START Records supplied

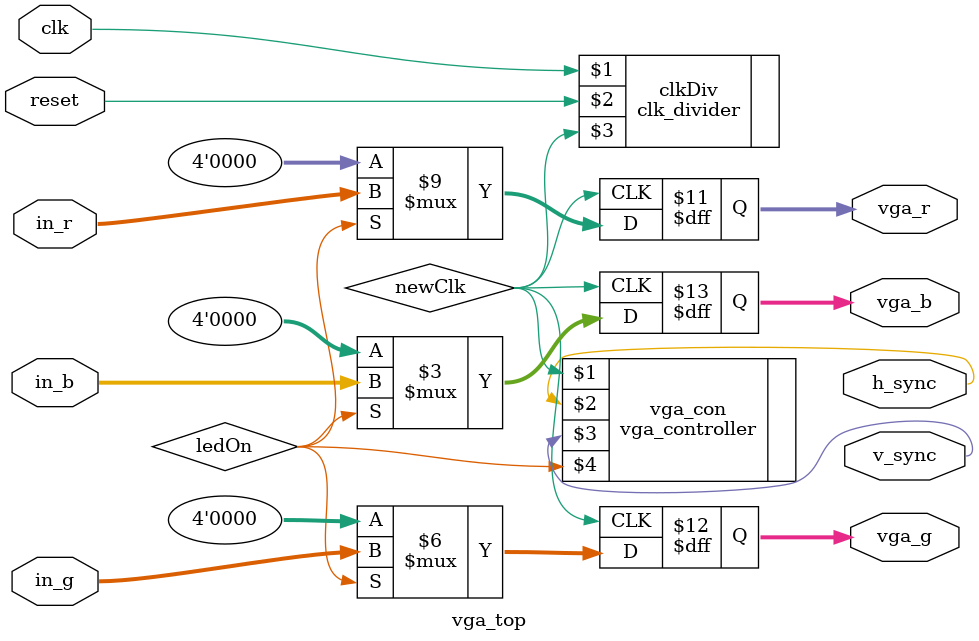
<source format=v>
`timescale 1ns / 1ps

module vga_top(clk, reset, in_r, in_g, in_b, vga_r, vga_g, vga_b, h_sync, v_sync);

    input clk, reset;
    input [3:0] in_r, in_g, in_b;
    
    output reg [3:0] vga_r, vga_g, vga_b;
    output h_sync, v_sync;
    wire newClk, ledOn;
    
    clk_divider clkDiv (clk, reset, newClk);
    
    vga_controller vga_con (newClk, h_sync, v_sync, ledOn);
    
    always@(posedge newClk)
    begin
      if(ledOn) begin
            vga_r <= in_r;
            vga_g <= in_g;
            vga_b <= in_b;
      end
      else begin
            vga_r <= 0;  
            vga_g <= 4'b0;
            vga_b <= 4'b0;
      end
      
    end
    
endmodule

</source>
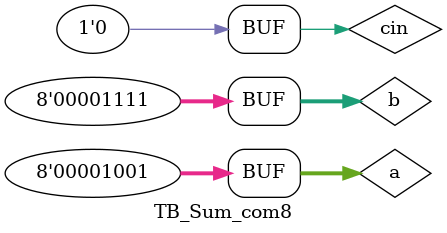
<source format=v>
`timescale 1ns / 1ns

module TB_Sum_com8;

// Inputs
reg [7:0] a;
reg [7:0] b;
reg cin;

// Outputs
wire [8:0] sum;
wire cout;


Sum_com8 uut (
.a(a), 
.b(b), 
.cin(cin), 
.sum(sum[7:0]), 
.cout(sum[8])
);

initial 
begin
		
        a = 8'd15;
	b = 8'd15;
	cin = 1'd0;	
	#100;
        
		
	a = 8'd11;
	b = 8'd7;
	#100;
		
				
	a = 8'd18;
	b = 8'd1;
	#100;
		
				
	a = 8'd5;
	b = 8'd3;
	#100;
		
				
	a = 8'd9;
	b = 8'd15;
	#100;	
end
      
endmodule

</source>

END Records supplied

Goal of the exercise | Starting at the line that contains "reg [7:0] b;" and ending at the last line of the data, repeat each line exactly; include nothing else.

Answer for this exercise |
reg [7:0] b;
reg cin;

// Outputs
wire [8:0] sum;
wire cout;


Sum_com8 uut (
.a(a), 
.b(b), 
.cin(cin), 
.sum(sum[7:0]), 
.cout(sum[8])
);

initial 
begin
		
        a = 8'd15;
	b = 8'd15;
	cin = 1'd0;	
	#100;
        
		
	a = 8'd11;
	b = 8'd7;
	#100;
		
				
	a = 8'd18;
	b = 8'd1;
	#100;
		
				
	a = 8'd5;
	b = 8'd3;
	#100;
		
				
	a = 8'd9;
	b = 8'd15;
	#100;	
end
      
endmodule

</source>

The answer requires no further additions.